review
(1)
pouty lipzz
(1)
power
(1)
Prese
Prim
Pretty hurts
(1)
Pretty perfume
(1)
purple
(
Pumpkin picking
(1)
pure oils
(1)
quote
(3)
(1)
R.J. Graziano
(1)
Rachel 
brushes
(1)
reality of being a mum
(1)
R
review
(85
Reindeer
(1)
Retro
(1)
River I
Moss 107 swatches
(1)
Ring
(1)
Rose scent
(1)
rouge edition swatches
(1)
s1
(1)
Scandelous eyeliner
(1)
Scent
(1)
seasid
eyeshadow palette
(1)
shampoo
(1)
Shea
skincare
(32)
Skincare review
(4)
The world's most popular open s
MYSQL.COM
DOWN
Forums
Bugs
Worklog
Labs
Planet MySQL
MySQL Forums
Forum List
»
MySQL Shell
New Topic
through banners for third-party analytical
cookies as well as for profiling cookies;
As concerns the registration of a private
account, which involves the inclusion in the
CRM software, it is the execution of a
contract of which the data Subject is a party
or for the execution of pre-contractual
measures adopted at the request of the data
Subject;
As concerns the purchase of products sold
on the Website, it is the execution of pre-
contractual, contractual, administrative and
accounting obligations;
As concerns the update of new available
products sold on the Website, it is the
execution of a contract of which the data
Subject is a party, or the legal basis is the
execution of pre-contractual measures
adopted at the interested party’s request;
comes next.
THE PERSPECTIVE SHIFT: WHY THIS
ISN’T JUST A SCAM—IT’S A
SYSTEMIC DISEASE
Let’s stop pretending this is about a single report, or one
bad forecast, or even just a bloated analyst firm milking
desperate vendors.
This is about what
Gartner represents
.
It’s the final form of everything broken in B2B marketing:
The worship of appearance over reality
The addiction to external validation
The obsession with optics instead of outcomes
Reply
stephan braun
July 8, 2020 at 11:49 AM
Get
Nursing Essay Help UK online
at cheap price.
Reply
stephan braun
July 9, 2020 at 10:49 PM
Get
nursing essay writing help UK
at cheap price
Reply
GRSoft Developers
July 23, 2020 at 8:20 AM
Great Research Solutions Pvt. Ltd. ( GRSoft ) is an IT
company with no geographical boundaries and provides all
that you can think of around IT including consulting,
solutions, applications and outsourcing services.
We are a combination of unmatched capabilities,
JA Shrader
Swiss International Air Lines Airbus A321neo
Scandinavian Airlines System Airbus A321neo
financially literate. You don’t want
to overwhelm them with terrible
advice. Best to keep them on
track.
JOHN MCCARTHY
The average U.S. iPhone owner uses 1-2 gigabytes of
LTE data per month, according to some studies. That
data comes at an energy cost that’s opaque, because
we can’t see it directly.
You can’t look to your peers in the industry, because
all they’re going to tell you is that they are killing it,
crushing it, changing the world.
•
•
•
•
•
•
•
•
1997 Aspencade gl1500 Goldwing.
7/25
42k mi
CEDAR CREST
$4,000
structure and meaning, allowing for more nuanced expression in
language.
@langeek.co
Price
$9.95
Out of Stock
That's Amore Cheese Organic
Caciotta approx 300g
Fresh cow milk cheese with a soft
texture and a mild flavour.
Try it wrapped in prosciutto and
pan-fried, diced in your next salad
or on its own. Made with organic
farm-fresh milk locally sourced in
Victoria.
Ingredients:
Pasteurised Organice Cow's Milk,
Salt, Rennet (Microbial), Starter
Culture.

- **TASK TO COMPLETE**:
Match on "with" and copy out every line of the entries that contains it.

- **SOLUTION**:
The obsession with optics instead of outcomes
company with no geographical boundaries and provides all
to overwhelm them with terrible
Fresh cow milk cheese with a soft
or on its own. Made with organic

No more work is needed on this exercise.